Friday, 3 May 2013

OMG… It’s May!

Another month has slipped past us and suddenly it’s May.  Time to start “cramming” for the ‘Life in the UK’ test!

We left our overnight mooring in Cropredy at 9.00am slipping silently past the earthmoving machinery digging the large hole for the new Cropredy Marina.  The sign states it’s opening in Summer 2013 but there are only a few pontoons in place and no water in the hole.  Nor are there any signs of buildings or services.  I’m glad we haven’t pre-paid for a mooring.

The next 4 hours were spent slowly cruising through delightful rural countryside.  Only twice did we see a vehicle although a number of boats passed us going in the opposite direction.  This worked in our favour as Jan found most of the locks empty meaning all she needed to do was open the lower gates.  A total of eight locks with three almost immediately after leaving Cropredy and then another five at Claydon.

There is a private winding hole just north of Elkington’s Lock.  Six years ago we hired a boat from Black Prince at Wigrams Turn for a fortnight and managed to complete the Warwickshire Ring before making our way as far south as this winding hole.  We winded the boat in it without realising it was private!  Actually we winded there because the Pearsons Guide had the other winding hole in the wrong place and we passed it.

John we didn’t have time to visit the Bygones Museum at Claydon!  Perhaps next time we pass this way.  Jan walked between the locks and managed to speak with some of the ladies passing in the opposite direction.
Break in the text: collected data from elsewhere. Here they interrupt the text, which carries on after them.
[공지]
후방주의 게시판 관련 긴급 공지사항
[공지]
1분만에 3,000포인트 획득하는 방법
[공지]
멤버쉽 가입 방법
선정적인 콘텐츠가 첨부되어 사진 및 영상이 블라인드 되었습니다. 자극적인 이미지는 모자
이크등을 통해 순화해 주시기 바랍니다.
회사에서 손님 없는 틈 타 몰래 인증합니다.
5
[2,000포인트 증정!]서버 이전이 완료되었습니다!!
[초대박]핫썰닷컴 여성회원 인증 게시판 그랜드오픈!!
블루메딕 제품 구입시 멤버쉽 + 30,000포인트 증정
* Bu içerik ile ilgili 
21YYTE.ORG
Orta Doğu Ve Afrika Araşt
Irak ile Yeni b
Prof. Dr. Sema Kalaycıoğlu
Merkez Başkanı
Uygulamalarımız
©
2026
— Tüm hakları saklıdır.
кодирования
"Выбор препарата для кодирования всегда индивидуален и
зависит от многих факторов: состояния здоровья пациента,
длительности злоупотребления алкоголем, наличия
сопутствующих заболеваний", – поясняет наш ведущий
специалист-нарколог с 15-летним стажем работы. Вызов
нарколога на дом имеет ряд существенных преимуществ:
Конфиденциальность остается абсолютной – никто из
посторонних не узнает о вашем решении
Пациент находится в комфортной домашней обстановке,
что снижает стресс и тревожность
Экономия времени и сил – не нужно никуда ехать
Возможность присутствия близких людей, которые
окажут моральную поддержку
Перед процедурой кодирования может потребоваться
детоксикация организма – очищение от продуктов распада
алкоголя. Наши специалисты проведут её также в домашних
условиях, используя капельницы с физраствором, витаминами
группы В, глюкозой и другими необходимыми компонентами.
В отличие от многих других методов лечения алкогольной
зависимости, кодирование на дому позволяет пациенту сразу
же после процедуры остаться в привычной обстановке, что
We passed a row of moored boats on tick-over just before the first of the Claydon Locks but this didn’t stop the grumpy git on the scruffy looking little plastic boat yelling out his window to “Slow down!”  To which I replied “We are doing tick-over!”

Once through the five Claydon locks we knew there would be no further locks for the next couple of days <phew>! This time we managed to transit through the '”narrows” before Fenny Compton without making a mess of it.  Either Waiouru handles better than the hireboat or I’ve learned something during the intervening six years!

Entering the “Narrows”

I recall reading somewhere that the “Narrows” used to be two tunnels which were subsequently opened (roof taken off).

Last time we went through the “Narrows” a boat came from the opposite direction and I managed to get myself into a “tizz” which resulted in me grounding the boat in the reeds across the cut!  Fortunately we had the canal to ourselves on this occasion.

The strategy of cruising until lunch time appears to be working as we easily found a good mooring in Fenny Compton.  Jan put on a load of washing during the latter part of the journey which confused me at one point as I could feel a vibration in the boat.  Then I realised the washing machie was doing the spin cycle! Smile

As we entered Fenny Compton I looked back and the prop thrust from Waiouru didn’t look right.  Instead of being a straight line behind it was off to starboard and there was a “bubbling” effect at the stern.  So when we moored I went down the weed hatch to feel around the shaft and propeller.  It had to be by feel as the water was too murky to see.  I could feel vegetation, plastic, twine and nylon fishing line.  Trying to clear it with my hands didn’t work so I resorted to using the serrated bread knife which cut through it like…… bread!  Don’t tell Jan I used the bread knife as the taste of tomorrows bread can be a surprise!  OK… just joking!  I used the £2 bread knife from Wilkinsons which was purchased for clearing the propeller.  The rotary clothesline was then erected on the stern for Jan to dry the laundry.  I then washed and polished the port side.  There’s considerable more surface area to wash and polish when compared to the car!  I needed a beer afterwards but they were all warm! 

Tonight we’re going to The wharf Inn for our evening meal and to rehydrate!

1 comment :

nicknorman said...

I think a good response to "SLOW DOWN", providing you are going slowly, is "TIE YOUR BOAT UP PROPERLY". Expletives optional.